With CreateObject("vbscript.regexp")
    .Global = True
    .Pattern = Pattern
    If .Test(Txt) Then
        For Each rMatch In .Execute(Txt)
            If Not IsEmpty(rMatch.SubMatches(0)) Then
                ReDim Preserve arrayMatches(i)
                arrayMatches(i) = rMatch.SubMatches(0)
                i = i + 1
            End If
        Next
        RegExtract = Join(arrayMatches, " ")
    Else
        RegExtract = "No match found"
    End If
End With

End Function

Solution

  • RegexMatch:

    In addition to the answer given by @RonRosenfeld one could apply what some refer to as 'The Best Regex Trick Ever' which would imply to first match what you don't want and then match what you do want in a capture group. For example:

    ^.*\]|(\w+\.)
    

    See an online demo where in short this means:

    • ^.*\] - Match 0+ (Greedy) characters from the start of the string upto the last occurence of closing square brackets;
    • | - Or;
    • (\w+\.) - Capture group holding 1+ (Greedy) word-characters ending with a dot.

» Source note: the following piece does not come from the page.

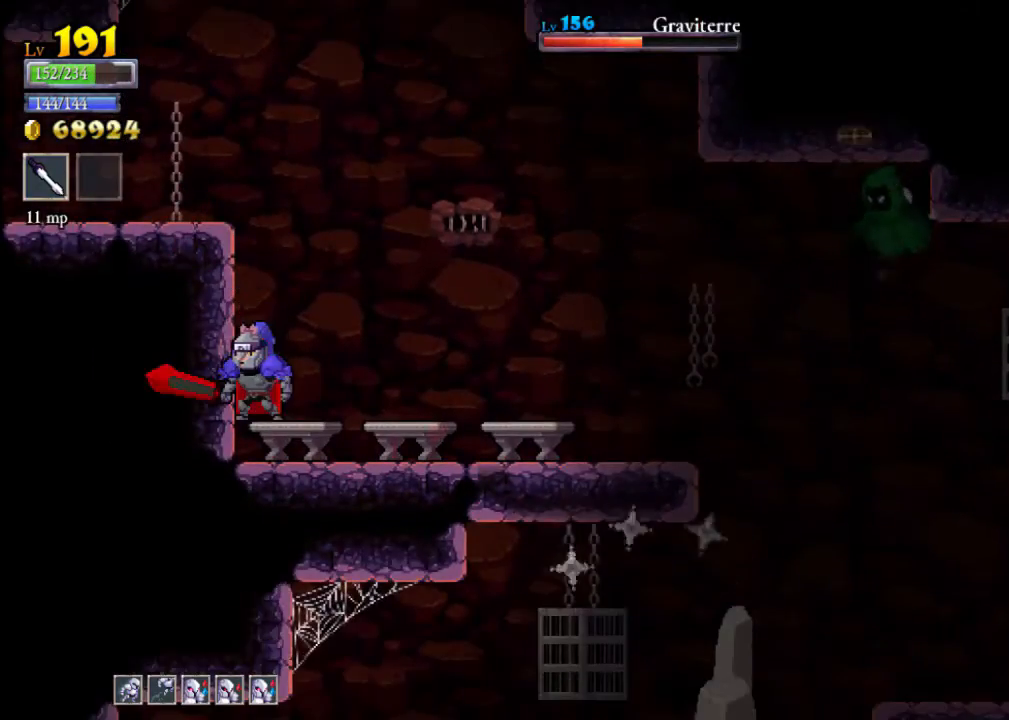
{"buttons": [], "left_stick": "right", "events": [[500, "left_stick", "right"]]}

    Here is how it could work in an UDF:

    Sub Test()
    
    Dim s As String: s = "some text [asred.] ost. |Monday - Ribben (ult.) lot. ac, sino. other maybe long text; collan. "
    
    Debug.Print RegExtract(s, "^.*\]|(\w+\.)")
    
    End Sub
    
    '------
    
    'The above Sub would invoke the below function as an example.
    'But you could also invoke this through: `=RegExtract(A1,"^.*\]|(\w+\.)")`
    'on your sheet.
    
    '------
    
    Public Function RegExtract(Txt As String, Pattern As String) As String
    
    Dim rMatch As Object, arrayMatches(), i As Long
    
    With CreateObject("vbscript.regexp")
        .Global = True
        .Pattern = Pattern
        If .Test(Txt) Then
            For Each rMatch In .Execute(Txt)
                If Not IsEmpty(rMatch.SubMatches(0)) Then
                    ReDim Preserve arrayMatches(i)
                    arrayMatches(i) = rMatch.SubMatches(0)
                    i = i + 1
                End If
            Next
            RegExtract = Join(arrayMatches, " ")
        Else
            RegExtract = "No match found"
        End If
    End With
    
    End Function
    

    RegexReplace:

    Depending on your desired output one could also use a replace function. You'd have to match any remaining character with another alternative for that. For example:

    ^.*\]|(\w+\.\s?)|.
    

    See an online demo where in short this means that we added another alternative which is simply any single character. A 2nd small addition is that we added the option of an optional space character \s? in the 2nd alternative.

    Sub Test()
    
    Dim s As String: s = "some text [asred.] ost. |Monday - Ribben (ult.) lot. ac, sino. other maybe long text; collan. "
    
    Debug.Print RegReplace(s, "^.*\]|(\w+\.\s?)|.", "$1")
    
    End Sub
    
    '------
    
    'There are now 3 parameters to parse to the UDF; String, Pattern and Replacement.
    
    '------
    
    Public Function RegReplace(Txt As String, Pattern As String, Replacement) As String
    
    Dim rMatch As Object, arrayMatches(), i As Long
    
    With CreateObject("vbscript.regexp")
        .Global = True
        .Pattern = Pattern
        RegReplace = Trim(.Replace(Txt, Replacement))
    End With
    
    End Function
    

    Note that I used Trim() to remove possible trailing spaces.


    Both RegexMatch and RegexReplace would currently return a single string to clean the input but the former does give you the option to deal with the array in the arrayMatches() variable.